Eamon Gilmore is elected on the first count exceeding the quota by a small margin when the official results are announced at 15:00. Lots of cheering and delight with that result. However elsewhere it seems the tally is off and Ivana is actually 457 votes behind RBB. We spend a few minutes crunching the numbers and by my reckoning Ivana will lose out on the seat by less than 100 votes on around the 9th or 10th count. I hope I am wrong. The 457 gap reduces when Eamon’s surplus is distributed but widens as each candidate is eliminated until the 7th count when Ivana picks up 416 more votes from Cuffe than RBB. Ivana is now 179 votes behind. She comes to count centre and is surrounded by the media taking photos, film and grabbing quotes. She says it looks like the gap is too large and it is written up as a concession but we aren’t quite there yet.

On TV they are calling it two seats for Labour but they don’t have the tally figures for the Andrews votes and we know it is way to close to call. Ivana reduces the gap to 153 while Sean Barrett is elected. There is a flurry of optimism as we realise Barrett has a surplus of votes. This surplus of 387 should favour Ivana ahead of RBB. I’m busy crunching numbers on my calculator with about 20 people waiting on the answer. It is not one anyone likes. The surplus won’t be enough and so it turns out when the official announcement is made. We had knocked on over 10,000 doors in the Blackrock area and close to 40,000 in total in the Dun Laoghaire Constituency and it turns out 147 votes that will be the difference between winning and losing a second seat for Labour. 147 bloody votes. 147. Fuck.

We get involved in a conversation about a recount. Phonecalls are made and discussions with Director of Elections, Election agents and Labour’s Senior Council at the count centre. We feel there is enough grounds for a recount due to the small number of votes between the candidates and the slight discrepancy with the tally. We seek a recount on behalf of Eamon Gilmore. As each candidate can look for one recount, it leaves Ivana open to call for another recount later.
I wouldn’t be making my football match on Sunday not with this recount. Thankfully my manager is a work colleague of one Ivana so he wishes me well when I let him know. We head off to celebrate the election of one candidate, see how the results are going nationally and hope we will return to find 150 or so votes for our candidate in the morning.

The recount the next day sees a detailed check of the Bacik, Boyd Barrett and Barrett votes under the watchful eyes of the Labour and PBP team’s. There are some errors found and the returning officer convenes a meeting with the Labour and PBP team to explain the discrepancies.
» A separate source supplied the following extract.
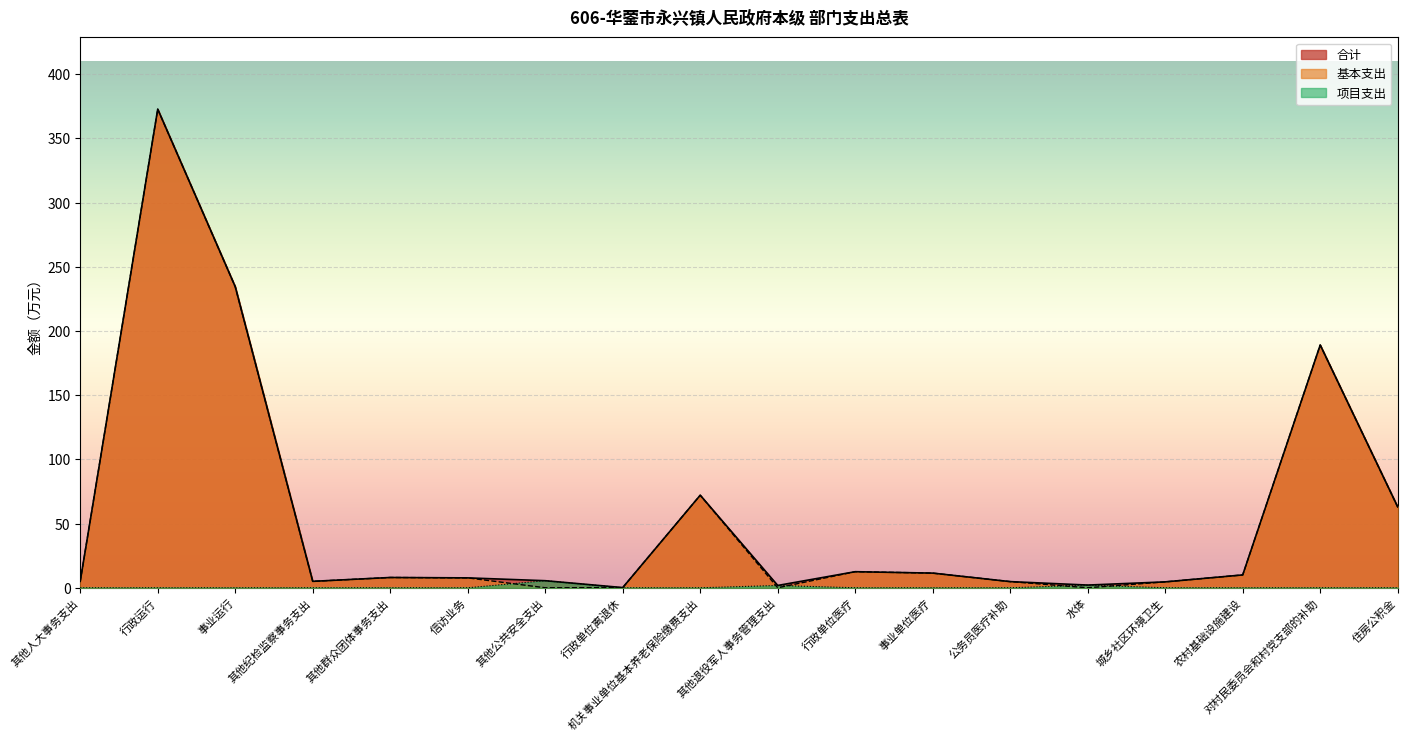

Where is 基本支出 nearest to the value 186?

对村民委员会和村党支部的补助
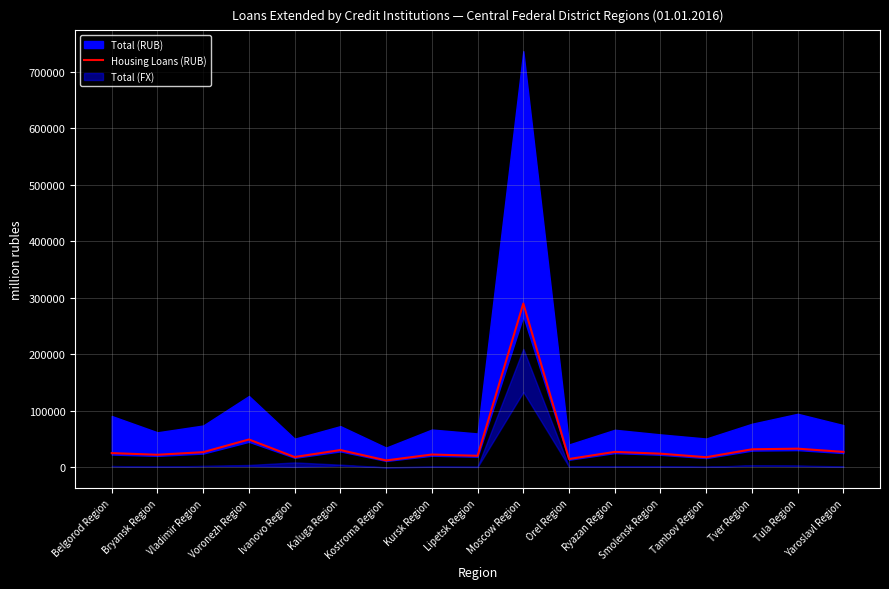

Which label corresponds to the smallest value in the chart?

Kostroma Region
Ivana loses 8 but RBB loses 25 votes closing the gap but the returning officer concludes it won’t make any material difference. There are handshakes all round and then an announcement is made. “After the 9th count no candidate has reached the quota so I will proceed to eliminate the last candidate, Ivana Bacik”. Bacik’s transfers will in turn elect Mary Mitchell O’Connor, Mary Hanafin will then be eliminated and Richard Boyd Barrett will be elected to the Dáil without reaching the quota.

There will be some singing, there will be some speeches and there will be some celebrations. For Labour, the election will be viewed as a success as they will return the highest numbers of TD’s ever to the Dáil. But having been so involved in trying to get two seats for Dún Laoghaire, I leave the count centre profoundly disappointed. It is time to take the stickers off my car window, to clear out the boot of leaflets and cable ties. I head past the election HQ on my way home and my final act is to get out the highlighter and note the roads we canvassed on the eve of poll on the big map on the wall. It is visual evidence of the hard work put in over the past month by so many people. I shake my head, mutter the number 147 and head home. The election is dead, long live the election.